1982 All-Ireland Under-21 Football Championship

Championship details

All-Ireland Champions
- Winning team: Donegal (1st win)
- Captain: Brian Tuohy
- Manager: Tom Conaghan

All-Ireland Finalists
- Losing team: Roscommon
- Manager: Martin McDermott

Provincial Champions
- Munster: Cork
- Leinster: Laois
- Ulster: Donegal
- Connacht: Roscommon

= 1982 All-Ireland Under-21 Football Championship =

Gaelic football competition

The 1982 All-Ireland Under-21 Football Championship was the 19th staging of the All-Ireland Under-21 Football Championship since its establishment by the Gaelic Athletic Association in 1964.

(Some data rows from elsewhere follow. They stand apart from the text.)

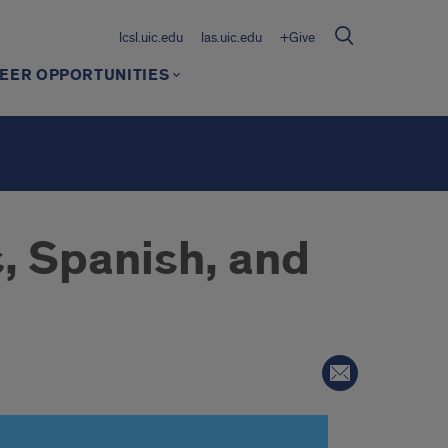
lcsl.uic.edu
las.uic.edu
+Give
EER OPPORTUNITIES
, Spanish, and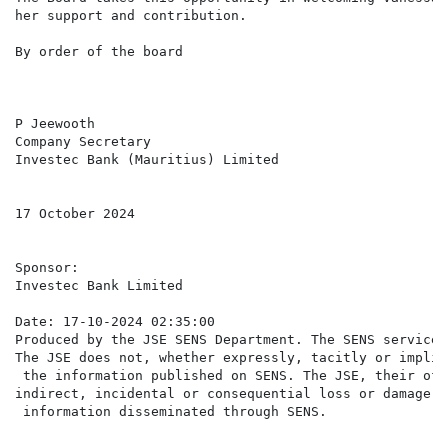
her support and contribution.

By order of the board

P Jeewooth

Company Secretary

Investec Bank (Mauritius) Limited

17 October 2024

Sponsor:

Investec Bank Limited

Date: 17-10-2024 02:35:00

Produced by the JSE SENS Department. The SENS service 
The JSE does not, whether expressly, tacitly or implic
 the information published on SENS. The JSE, their off
indirect, incidental or consequential loss or damage o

Cork entered the championship as defending champions, however, they were defeated by Roscommon in the All-Ireland semi-final.

Donegal won the championship following an 0–8 to 0–5 defeat of Roscommon in the All-Ireland final. This was their fourth All-Ireland title overall and their second in successive seasons.

The following players won the Sam Maguire Cup with their county in 1992: Paul Carr, Matt Gallagher, Martin McHugh, Joyce McMullan, Sylvester Maguire, Anthony Molloy, Charlie Mulgrew and Donal Reid.